| Źródło: foto: polskaniezwykla.pl, wtg-gniazdo.org
Ostatnie czarownice stracono pod Ostrowem

Doruchów był prawdopodobnie miejscem, w którym odbył się ostatni w XVIII wiecznej Polsce sąd nad czarownicami. Jak wynika ze źródeł historycznych także jeden z ostatnich w Europie. To właśnie w tej małej miejscowości, położonej niedaleko Ostrzeszowa 244 lata temu rozegrał się dramat 14 kobiet posądzonych o rzucanie czarów i konszachty z diabłem.
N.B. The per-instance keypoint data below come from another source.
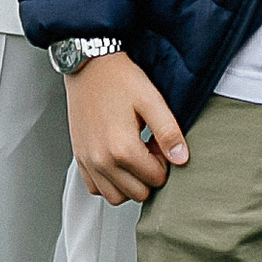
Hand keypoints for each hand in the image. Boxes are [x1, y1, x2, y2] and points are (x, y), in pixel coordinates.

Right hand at [64, 52, 189, 202]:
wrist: (88, 65)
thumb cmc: (118, 79)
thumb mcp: (151, 100)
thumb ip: (168, 132)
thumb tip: (181, 159)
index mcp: (122, 149)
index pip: (156, 178)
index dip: (165, 162)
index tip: (159, 142)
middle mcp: (102, 161)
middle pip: (138, 193)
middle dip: (148, 174)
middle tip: (149, 148)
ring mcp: (88, 162)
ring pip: (116, 197)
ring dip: (130, 184)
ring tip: (134, 156)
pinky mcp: (79, 159)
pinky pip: (96, 189)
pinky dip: (109, 183)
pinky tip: (117, 162)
Wszystko zaczęło się od tego, że pewnego dnia żona doruchowskiego dziedzica ,,dostała wielkiego bólu w palcu, a włosy zaczęty się zwijać w kołtun", co wynikało najprawdopodobniej z zaniedbania podstawowych czynności higienicznych. Wezwano znachorkę (prawdopodobnie z Tokarzewa), która orzekła, że ,,cioty (czyli czarownice) zadały kołtuna, a Dobra najpierwsza". Dobra była żoną gospodarza Kazimierza. Powodziło się jej nieźle, toteż posądzano ją o dobrą komitywę z diabłem. Drugą ,,ciotą" miała być wyrobnica- wdowa podejrzewana o zadanie czarów własnej córce, która z tego powodu zmarła. W sprawę wmieszano również obłąkaną dziewczynę, która wysuszone liście dębowe puszczała na wiatr, a dzieciom mówiła, że to myszy.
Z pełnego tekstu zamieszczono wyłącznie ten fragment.